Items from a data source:
= Beginning of Section =
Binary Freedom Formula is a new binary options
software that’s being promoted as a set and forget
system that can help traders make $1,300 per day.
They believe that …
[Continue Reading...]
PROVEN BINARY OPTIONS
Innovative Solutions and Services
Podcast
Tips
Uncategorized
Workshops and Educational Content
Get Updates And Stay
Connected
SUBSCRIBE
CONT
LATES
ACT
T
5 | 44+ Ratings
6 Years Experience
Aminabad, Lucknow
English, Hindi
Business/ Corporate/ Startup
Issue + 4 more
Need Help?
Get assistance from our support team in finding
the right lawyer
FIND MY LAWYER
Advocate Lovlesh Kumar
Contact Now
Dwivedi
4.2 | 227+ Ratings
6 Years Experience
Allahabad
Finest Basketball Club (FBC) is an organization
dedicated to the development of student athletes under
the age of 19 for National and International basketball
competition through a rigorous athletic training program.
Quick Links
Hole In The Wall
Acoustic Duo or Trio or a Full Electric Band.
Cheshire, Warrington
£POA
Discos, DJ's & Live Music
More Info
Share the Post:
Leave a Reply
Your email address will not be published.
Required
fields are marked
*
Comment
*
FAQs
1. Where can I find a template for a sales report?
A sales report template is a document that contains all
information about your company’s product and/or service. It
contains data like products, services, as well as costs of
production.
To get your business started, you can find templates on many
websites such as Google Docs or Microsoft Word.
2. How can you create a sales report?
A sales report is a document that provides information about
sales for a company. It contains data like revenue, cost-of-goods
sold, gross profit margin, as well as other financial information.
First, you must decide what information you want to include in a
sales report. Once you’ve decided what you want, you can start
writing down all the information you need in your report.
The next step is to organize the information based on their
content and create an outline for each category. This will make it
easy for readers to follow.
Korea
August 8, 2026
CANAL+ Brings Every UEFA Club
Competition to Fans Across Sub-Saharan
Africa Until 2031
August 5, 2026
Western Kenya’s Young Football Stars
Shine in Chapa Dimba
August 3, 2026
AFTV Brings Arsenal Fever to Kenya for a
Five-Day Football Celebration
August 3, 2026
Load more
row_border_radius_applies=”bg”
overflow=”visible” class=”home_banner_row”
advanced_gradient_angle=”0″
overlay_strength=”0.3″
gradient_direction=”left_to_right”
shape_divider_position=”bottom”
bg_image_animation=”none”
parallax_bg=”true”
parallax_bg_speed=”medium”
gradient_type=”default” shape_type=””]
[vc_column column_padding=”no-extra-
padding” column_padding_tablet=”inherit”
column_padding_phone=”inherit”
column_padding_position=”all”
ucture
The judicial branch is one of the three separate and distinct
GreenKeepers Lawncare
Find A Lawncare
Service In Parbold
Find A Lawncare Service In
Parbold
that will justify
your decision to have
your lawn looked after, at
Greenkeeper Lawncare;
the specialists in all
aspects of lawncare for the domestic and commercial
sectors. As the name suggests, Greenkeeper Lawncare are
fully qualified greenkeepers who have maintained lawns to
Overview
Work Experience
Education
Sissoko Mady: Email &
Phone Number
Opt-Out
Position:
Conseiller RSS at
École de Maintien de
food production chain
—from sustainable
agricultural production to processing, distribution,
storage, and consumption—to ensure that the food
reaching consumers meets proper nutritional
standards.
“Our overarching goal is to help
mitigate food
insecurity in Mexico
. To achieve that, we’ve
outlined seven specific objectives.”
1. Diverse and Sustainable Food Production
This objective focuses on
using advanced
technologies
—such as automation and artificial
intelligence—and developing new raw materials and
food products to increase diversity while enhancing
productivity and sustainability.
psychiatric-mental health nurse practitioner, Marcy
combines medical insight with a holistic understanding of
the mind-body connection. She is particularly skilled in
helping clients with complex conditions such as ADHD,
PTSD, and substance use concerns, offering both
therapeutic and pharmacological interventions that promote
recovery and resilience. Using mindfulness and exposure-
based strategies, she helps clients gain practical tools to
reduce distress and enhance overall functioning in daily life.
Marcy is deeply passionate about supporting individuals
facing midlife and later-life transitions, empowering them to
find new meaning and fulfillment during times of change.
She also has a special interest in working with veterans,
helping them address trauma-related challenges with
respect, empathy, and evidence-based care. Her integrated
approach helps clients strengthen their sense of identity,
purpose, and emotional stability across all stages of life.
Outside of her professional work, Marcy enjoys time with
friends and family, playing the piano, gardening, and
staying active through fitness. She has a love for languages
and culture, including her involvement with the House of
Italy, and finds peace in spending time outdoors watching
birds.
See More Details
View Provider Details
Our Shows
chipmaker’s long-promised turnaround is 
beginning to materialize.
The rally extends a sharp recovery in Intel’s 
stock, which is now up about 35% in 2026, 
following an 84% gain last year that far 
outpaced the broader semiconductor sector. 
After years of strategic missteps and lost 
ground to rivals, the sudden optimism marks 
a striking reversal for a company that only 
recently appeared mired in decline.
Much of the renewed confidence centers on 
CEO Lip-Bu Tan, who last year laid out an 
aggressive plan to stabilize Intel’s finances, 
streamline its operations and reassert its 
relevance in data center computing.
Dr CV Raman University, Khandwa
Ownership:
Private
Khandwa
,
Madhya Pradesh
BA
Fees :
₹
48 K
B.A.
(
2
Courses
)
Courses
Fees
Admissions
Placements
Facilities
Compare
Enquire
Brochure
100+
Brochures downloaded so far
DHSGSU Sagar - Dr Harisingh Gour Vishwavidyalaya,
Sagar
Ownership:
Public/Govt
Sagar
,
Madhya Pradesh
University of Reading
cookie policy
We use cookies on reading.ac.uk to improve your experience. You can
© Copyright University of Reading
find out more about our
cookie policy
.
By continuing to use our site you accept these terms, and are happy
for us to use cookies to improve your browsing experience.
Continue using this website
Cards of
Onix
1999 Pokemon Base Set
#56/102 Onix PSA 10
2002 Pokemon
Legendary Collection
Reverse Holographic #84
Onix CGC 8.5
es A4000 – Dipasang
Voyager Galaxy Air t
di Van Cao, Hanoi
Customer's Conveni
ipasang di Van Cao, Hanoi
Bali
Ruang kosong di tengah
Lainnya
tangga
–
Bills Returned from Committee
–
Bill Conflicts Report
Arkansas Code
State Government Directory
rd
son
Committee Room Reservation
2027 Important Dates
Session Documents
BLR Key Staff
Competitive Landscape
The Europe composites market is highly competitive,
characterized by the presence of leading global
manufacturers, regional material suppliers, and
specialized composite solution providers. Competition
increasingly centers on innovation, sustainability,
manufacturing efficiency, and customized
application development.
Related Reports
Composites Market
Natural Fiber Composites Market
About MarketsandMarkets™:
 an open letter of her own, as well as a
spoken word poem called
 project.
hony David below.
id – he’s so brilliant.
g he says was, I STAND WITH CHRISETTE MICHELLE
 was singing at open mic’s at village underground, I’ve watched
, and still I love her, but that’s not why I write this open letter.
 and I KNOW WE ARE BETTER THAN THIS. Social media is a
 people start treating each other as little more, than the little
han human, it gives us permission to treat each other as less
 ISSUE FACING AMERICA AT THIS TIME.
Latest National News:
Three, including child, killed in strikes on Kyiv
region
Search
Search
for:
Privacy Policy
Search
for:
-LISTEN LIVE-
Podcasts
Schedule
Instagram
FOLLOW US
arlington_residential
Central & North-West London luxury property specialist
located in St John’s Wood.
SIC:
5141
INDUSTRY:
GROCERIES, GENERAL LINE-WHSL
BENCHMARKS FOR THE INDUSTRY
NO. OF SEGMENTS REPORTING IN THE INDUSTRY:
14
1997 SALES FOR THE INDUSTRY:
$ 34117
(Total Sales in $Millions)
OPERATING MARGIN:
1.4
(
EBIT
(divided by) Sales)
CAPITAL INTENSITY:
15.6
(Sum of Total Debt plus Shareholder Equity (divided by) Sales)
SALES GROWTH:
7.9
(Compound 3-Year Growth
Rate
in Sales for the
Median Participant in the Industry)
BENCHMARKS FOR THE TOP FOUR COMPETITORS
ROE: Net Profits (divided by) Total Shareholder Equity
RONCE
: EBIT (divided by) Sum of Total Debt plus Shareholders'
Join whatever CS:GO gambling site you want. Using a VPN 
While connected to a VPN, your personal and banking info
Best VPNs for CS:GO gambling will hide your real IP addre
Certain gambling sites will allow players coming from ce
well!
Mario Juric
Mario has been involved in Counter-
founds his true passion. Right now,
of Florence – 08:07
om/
= End of Section =
What this task involves — Of the lines above, copy each one that contains the word "other".

Answer below —
sold, gross profit margin, as well as other financial information.
 people start treating each other as little more, than the little
han human, it gives us permission to treat each other as less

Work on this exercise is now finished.